### [Excerpted passage]

***

Thanks to her background in anglo-saxon litterature, she knows medieval texts and she has daily opportunities to speak with a lot with medievalists about their approach towards Digital ressources and towards DSE.
Her first 2 surveys that were of great use to her, very helpfull :
- First survey : mail to a hundred people
In the first survey she learned that users were using the DSE only if the print version was not available
- Second survey : mail to 150, and use of large lists (Early English Text Society : http://users.ox.ac.uk/~eets/ )
A (third?) new survey concentrated on the question "What is a DE?" and using the Sahle's distinction between a digitized edition and a digital edition (see also E. Pierazzo)
Users Answers "I use More time than I can count" :
Print editions : 78 %
Digitzed editions : 77%
Digital editions : 40%
Questions arise from these results :
Are we creating DE that people are using ?
Does it matter?
If I use it for my research does it matter that other people don't relly use it?
And, again, still the same question : What is an edition?

***

Source data
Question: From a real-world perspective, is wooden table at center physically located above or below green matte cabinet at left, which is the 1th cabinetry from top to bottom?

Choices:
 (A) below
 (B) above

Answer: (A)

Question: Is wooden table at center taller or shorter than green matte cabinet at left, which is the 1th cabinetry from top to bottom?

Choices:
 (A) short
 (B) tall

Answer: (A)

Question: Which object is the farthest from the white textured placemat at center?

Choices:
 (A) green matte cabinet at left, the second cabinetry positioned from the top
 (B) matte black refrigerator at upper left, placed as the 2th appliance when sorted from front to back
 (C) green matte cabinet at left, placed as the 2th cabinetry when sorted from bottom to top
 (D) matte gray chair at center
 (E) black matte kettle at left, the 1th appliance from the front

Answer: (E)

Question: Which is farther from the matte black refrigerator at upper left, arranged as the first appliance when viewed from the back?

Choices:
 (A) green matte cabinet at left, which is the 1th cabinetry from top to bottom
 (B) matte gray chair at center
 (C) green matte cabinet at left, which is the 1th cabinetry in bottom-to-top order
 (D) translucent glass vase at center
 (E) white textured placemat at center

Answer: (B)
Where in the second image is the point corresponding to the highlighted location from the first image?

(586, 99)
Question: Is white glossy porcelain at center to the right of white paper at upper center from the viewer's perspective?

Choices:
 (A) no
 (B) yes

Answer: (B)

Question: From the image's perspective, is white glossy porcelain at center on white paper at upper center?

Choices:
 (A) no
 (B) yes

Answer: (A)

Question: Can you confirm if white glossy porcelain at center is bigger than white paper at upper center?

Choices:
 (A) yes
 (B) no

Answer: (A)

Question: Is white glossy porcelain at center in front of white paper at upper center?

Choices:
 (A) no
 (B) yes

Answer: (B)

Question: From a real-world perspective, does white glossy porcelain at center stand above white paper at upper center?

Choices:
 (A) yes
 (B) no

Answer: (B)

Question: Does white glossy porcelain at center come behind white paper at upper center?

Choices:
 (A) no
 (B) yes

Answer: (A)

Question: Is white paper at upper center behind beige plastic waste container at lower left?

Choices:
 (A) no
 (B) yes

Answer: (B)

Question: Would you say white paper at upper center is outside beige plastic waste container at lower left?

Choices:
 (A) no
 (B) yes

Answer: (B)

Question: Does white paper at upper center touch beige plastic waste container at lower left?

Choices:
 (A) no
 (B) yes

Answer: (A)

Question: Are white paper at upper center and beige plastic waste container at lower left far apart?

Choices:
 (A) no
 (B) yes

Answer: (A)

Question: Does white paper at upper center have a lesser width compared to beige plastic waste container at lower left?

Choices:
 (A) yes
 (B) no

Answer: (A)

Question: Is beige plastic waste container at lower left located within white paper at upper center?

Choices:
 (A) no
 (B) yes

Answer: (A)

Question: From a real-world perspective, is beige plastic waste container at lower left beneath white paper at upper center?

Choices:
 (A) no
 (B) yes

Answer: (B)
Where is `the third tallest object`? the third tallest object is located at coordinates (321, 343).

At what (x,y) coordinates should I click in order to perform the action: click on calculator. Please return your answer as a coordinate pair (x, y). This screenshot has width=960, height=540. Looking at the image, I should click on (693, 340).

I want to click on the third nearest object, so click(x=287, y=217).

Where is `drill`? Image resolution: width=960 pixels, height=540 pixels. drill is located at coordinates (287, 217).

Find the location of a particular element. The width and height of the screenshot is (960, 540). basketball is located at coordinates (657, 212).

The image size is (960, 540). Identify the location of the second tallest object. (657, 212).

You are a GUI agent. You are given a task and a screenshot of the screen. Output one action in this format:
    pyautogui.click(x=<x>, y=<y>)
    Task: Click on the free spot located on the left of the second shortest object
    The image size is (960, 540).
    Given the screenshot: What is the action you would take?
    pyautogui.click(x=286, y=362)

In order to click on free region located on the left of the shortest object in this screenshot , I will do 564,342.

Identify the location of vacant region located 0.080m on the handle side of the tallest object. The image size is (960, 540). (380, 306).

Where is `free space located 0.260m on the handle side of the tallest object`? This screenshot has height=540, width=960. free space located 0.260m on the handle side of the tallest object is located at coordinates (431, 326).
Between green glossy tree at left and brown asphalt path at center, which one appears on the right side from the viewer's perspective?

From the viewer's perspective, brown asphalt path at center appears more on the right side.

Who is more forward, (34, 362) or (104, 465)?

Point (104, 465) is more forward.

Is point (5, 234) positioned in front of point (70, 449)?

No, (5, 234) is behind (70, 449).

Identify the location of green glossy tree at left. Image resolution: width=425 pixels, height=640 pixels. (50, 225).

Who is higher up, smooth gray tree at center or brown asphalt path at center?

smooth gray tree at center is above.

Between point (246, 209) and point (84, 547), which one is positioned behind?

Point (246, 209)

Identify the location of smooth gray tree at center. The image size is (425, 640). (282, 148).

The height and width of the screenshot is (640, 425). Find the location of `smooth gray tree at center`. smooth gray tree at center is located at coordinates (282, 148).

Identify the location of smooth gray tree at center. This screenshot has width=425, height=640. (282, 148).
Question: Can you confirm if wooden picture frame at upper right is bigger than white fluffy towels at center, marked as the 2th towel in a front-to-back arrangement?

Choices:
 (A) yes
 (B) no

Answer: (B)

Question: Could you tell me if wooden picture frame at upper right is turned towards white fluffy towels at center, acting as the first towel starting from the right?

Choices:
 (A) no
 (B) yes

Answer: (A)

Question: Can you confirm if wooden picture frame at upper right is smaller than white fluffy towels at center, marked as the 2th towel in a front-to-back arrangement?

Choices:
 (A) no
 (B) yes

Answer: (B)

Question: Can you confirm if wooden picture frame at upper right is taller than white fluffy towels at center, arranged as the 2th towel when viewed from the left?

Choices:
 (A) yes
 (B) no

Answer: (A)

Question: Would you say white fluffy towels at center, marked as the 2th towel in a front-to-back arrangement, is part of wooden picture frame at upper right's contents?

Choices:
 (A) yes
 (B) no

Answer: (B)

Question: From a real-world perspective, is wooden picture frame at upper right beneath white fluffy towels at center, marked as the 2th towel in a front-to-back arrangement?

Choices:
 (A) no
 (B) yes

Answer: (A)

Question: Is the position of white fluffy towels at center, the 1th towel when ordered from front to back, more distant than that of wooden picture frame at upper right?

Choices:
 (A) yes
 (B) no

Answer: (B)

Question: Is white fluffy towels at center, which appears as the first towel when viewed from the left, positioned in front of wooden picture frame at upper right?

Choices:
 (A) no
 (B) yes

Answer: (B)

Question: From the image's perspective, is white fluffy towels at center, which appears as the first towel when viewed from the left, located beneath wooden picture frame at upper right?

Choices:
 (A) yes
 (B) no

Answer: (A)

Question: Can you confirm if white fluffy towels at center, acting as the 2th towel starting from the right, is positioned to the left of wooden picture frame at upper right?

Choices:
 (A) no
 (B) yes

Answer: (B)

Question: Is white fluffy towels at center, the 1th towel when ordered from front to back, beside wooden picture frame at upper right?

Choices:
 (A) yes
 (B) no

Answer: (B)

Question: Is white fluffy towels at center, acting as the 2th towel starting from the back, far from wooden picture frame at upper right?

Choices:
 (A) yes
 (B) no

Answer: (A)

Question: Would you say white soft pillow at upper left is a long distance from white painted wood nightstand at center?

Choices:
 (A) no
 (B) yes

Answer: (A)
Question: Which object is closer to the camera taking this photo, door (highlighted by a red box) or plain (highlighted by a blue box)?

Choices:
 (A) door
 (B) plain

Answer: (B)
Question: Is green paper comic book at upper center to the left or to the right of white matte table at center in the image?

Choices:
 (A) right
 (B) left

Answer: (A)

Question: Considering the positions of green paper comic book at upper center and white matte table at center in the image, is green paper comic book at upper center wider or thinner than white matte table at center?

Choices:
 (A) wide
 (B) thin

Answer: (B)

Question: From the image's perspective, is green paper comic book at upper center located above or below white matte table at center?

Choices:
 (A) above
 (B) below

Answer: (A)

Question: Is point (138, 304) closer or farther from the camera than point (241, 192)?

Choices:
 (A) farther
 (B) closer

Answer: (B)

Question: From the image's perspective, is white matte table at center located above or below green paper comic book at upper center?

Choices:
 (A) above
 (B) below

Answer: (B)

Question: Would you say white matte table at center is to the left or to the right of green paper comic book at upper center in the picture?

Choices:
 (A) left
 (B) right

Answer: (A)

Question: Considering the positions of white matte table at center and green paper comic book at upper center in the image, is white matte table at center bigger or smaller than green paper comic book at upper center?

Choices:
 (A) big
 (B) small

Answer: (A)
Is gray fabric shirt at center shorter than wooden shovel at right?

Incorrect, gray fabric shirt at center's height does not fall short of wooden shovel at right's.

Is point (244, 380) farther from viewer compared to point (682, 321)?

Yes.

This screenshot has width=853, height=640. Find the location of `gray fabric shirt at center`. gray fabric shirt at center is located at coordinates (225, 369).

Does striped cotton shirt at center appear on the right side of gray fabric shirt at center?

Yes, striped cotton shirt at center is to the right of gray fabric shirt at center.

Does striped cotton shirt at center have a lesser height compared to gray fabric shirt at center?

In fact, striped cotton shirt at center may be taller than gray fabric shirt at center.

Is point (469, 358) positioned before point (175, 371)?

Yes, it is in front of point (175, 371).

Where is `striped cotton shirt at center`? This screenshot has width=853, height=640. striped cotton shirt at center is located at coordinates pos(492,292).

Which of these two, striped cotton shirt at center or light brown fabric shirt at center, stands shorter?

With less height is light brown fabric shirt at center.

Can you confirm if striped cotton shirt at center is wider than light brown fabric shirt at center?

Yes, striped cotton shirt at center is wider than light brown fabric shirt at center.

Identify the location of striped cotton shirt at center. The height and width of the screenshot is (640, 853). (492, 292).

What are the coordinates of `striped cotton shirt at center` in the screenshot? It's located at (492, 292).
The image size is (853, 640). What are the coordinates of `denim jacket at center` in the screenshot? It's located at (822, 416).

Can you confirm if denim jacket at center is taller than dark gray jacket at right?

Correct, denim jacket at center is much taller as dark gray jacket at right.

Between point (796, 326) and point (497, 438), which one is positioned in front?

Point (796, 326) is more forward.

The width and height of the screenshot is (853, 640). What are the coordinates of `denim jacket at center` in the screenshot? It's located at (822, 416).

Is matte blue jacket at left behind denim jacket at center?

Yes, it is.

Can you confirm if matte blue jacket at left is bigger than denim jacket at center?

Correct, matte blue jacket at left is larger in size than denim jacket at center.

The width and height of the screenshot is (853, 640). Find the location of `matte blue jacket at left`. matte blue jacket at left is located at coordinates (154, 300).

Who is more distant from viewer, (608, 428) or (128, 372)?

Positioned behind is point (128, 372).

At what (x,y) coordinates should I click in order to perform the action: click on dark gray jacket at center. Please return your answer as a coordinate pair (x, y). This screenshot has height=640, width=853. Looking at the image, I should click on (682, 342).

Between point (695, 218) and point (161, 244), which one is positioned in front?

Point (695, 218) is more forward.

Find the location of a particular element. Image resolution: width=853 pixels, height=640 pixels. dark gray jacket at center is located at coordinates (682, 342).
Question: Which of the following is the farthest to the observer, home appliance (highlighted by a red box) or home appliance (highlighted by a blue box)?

***

### [Task instructions]
Output the notes on medievalists' use of digital editions, copied word for word, taking everything from "Her first 2" down to "Does it matter?".

### [Exercise output]
Her first 2 surveys that were of great use to her, very helpfull :
- First survey : mail to a hundred people
In the first survey she learned that users were using the DSE only if the print version was not available
- Second survey : mail to 150, and use of large lists (Early English Text Society : http://users.ox.ac.uk/~eets/ )
A (third?) new survey concentrated on the question "What is a DE?" and using the Sahle's distinction between a digitized edition and a digital edition (see also E. Pierazzo)
Users Answers "I use More time than I can count" :
Print editions : 78 %
Digitzed editions : 77%
Digital editions : 40%
Questions arise from these results :
Are we creating DE that people are using ?
Does it matter?